To anybody familiar with the song and its ability to fire up the Irish, and taking into account all the media coverage the death of King George V’s granddaughter has gotten the last couple weeks, it’d be hard to pass off the choice of “The Foggy Dew” as a fluke. Yet, flukey is indeed how ESPN is describing the Irish rebel song/queen’s funeral nexus in the MNF telecast.

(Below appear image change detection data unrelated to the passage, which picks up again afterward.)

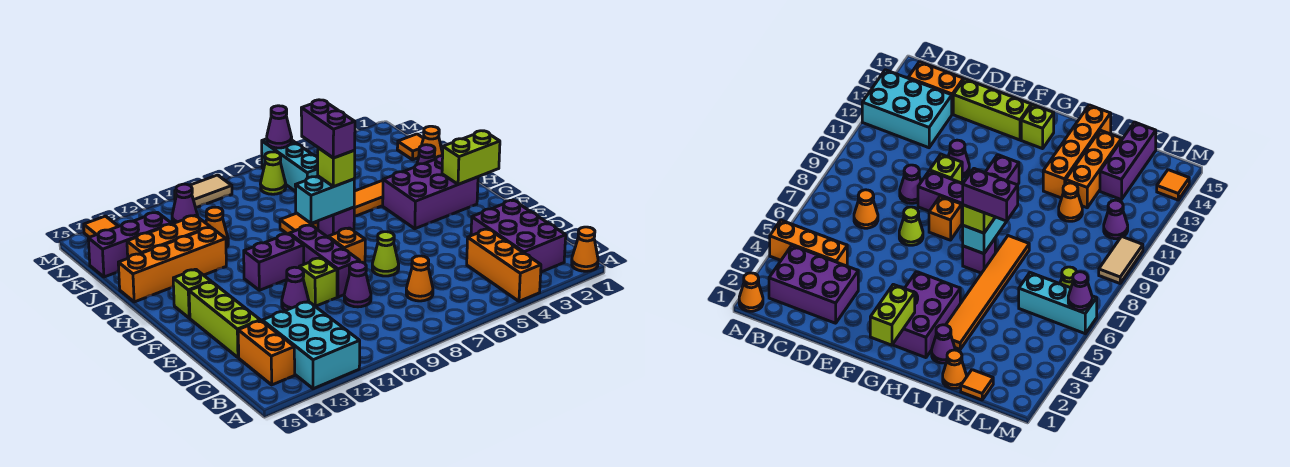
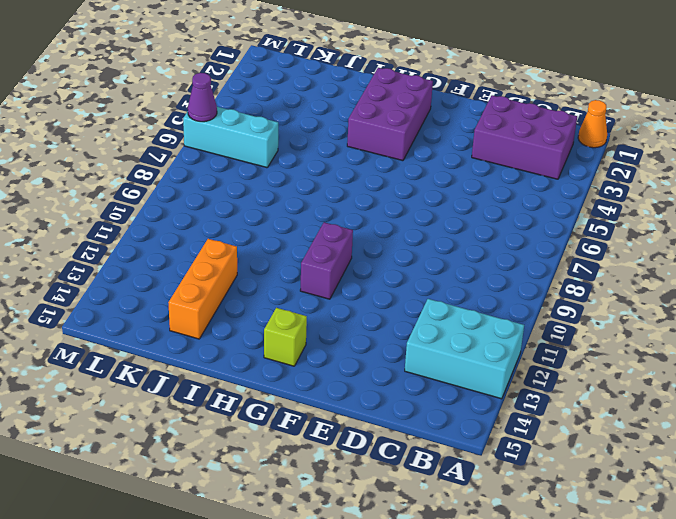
none -> orange 1x3 brick [467,229,541,301]
none -> orange 1x2 brick [238,321,295,385]
none -> orange 1x1 cone [406,256,433,301]
none -> purple 1x1 cone [344,262,371,307]

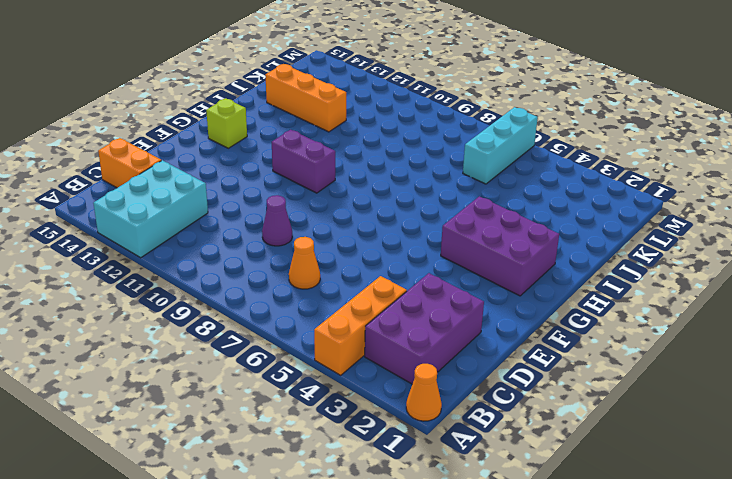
orange 1x2 brick [98,138,161,188] -> orange 1x2 brick turned to [238,321,295,385]
none -> lime 1x3 brick [189,282,260,358]
none -> lime 1x1 cone [372,232,399,276]
none -> purple 1x3 brick [289,225,360,297]
none -> lime 1x1 brick [299,258,337,306]

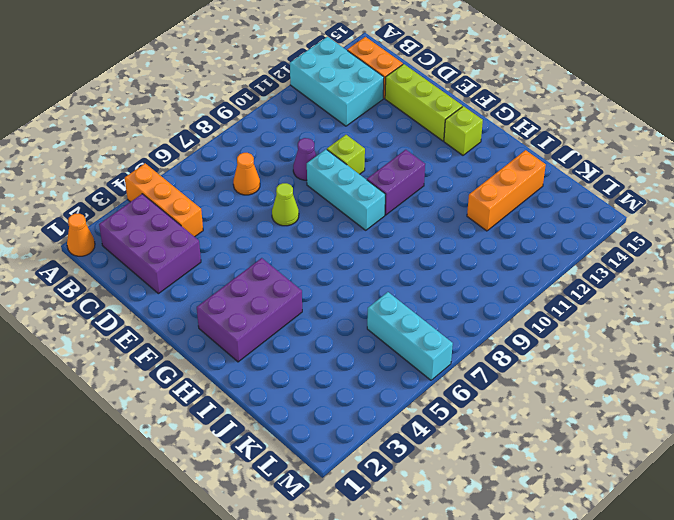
cyan 1x3 brick [307,149,385,230] -> purple 1x3 brick [289,225,360,297]
none -> purple 1x1 cone [282,267,309,311]
none -> orange 1x1 brick [328,228,365,263]
none -> purple 1x1 brick [318,207,354,237]
none -> purple 1x1 cone [417,145,435,164]

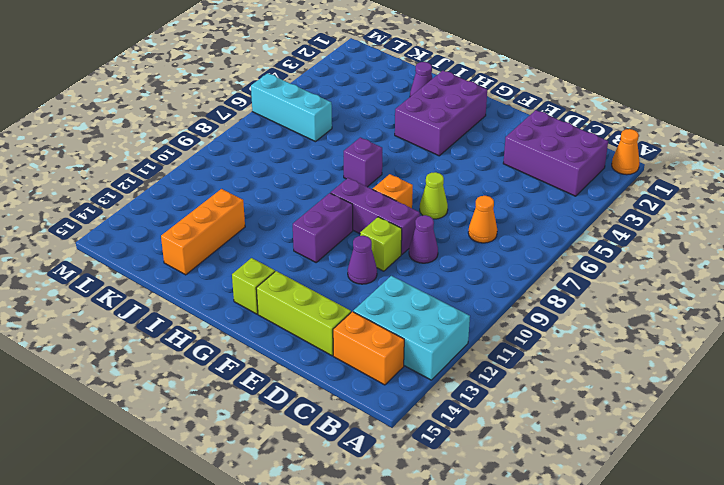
none -> orange 1x3 brick [467,229,541,301]
none -> orange 1x6 tile [280,180,383,234]
none -> orange 1x4 brick [118,227,226,302]
none -> orange 1x1 cone [422,126,443,159]

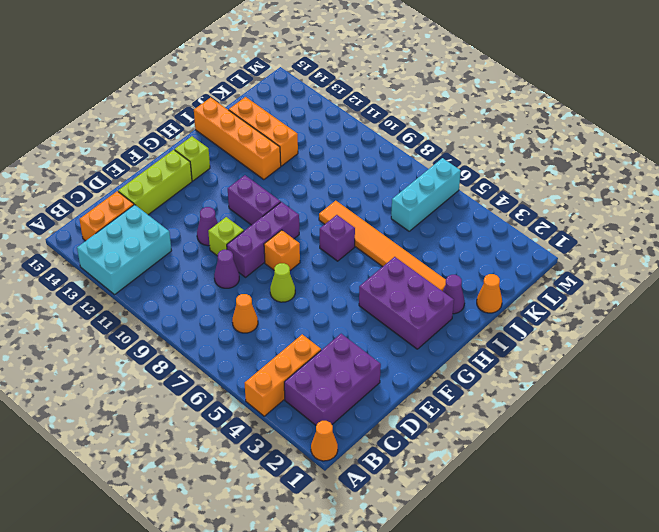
none -> orange 1x1 cone [206,207,228,247]
none -> orange 1x1 tile [397,134,423,160]
none -> purple 1x3 brick [88,212,171,277]
none -> lime 1x1 cone [261,152,286,194]

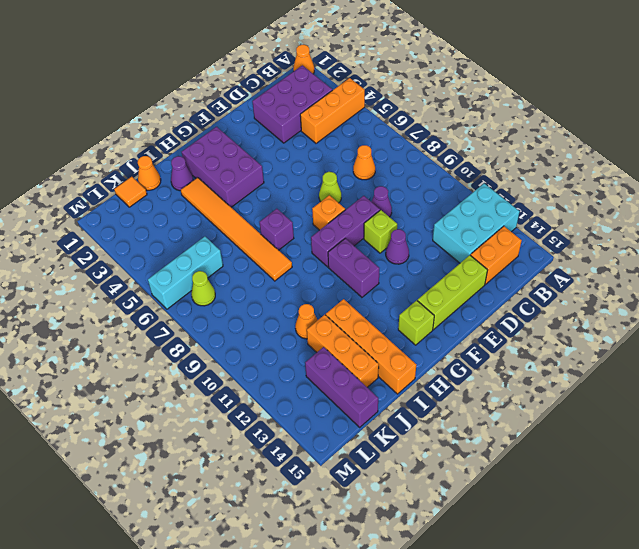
none -> purple 1x1 cone [172,184,198,224]
none -> tan 1x2 tile [175,175,232,208]
none -> orange 1x1 tile [84,216,118,237]
none -> lime 1x2 brick [442,131,500,184]

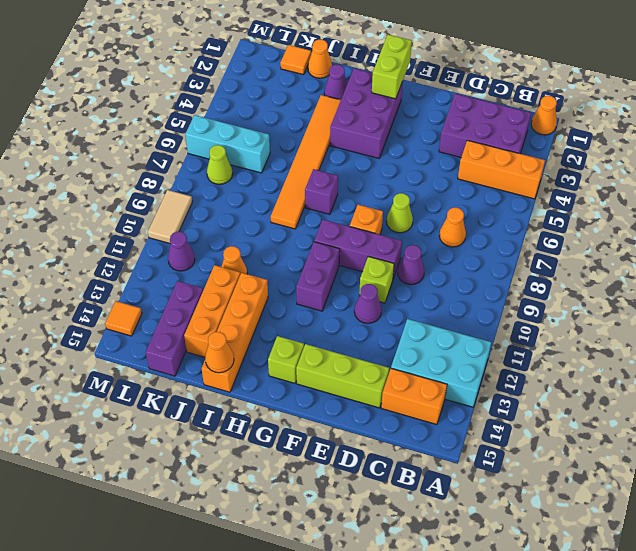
orange 1x1 cone [205,332,234,373] -> none
none -> cyan 1x2 brick [295,176,354,223]
none -> purple 1x1 cone [267,106,292,148]
none -> lime 1x1 brick [318,148,355,187]
none -> purple 1x2 brick [301,100,355,158]

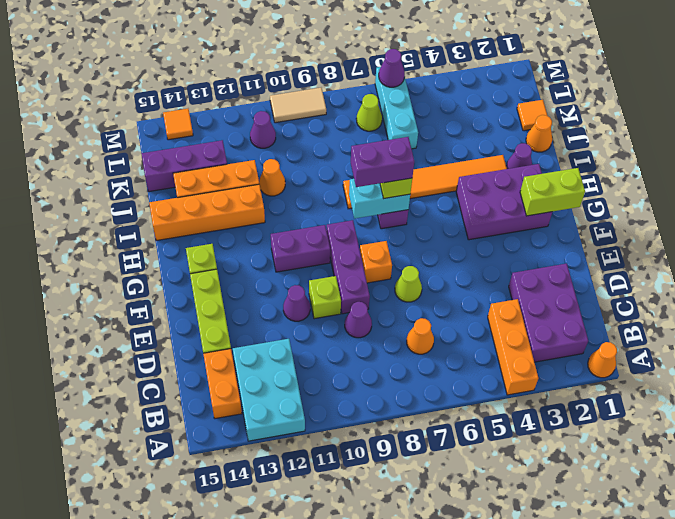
purple 1x2 brick [351,137,414,187] -> purple 1x2 brick turned to [301,100,355,158]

Kevin Wilson, ESPN’s music director, did not return a request for comment on the use of “Foggy Dew” on the day the queen was laid low. But an ESPN source told me that the segment of Super Bowl predictions that “The Foggy Dew” ran over was produced well before game day. The package was originally conceived by network producers during the season-opening Buffalo Bills–Los Angeles Rams game. The MNF production team rightly predicted that the dominant performance would lead to the Bills being part of any Super Bowl conversation when ESPN got the Bills for Week 2 of MNF, and decided to pre-produce a package around that. The tune used to soundtrack the segment, the source said, was just plucked out from the songs in the network’s music library whose licensing has been cleared for such use. And at the time the piece came together, nobody at the network even knew what date the queen’s funeral would be held, the source said.
“It was a pure coincidence,” an ESPN spokesman said.
OK. So the idea for the MNF segment that included “The Foggy Dew” came the day the Bills vanquished the Rams. That was Sept. 8, 2022. Let’s see… did anything else happen that day? Oh, right. The queen died.
Subversive disco? Yeah, subversive disco.
Disclosure: The author grew up listening to and singing “The Foggy Dew” a whole lot and the tune still fires him up.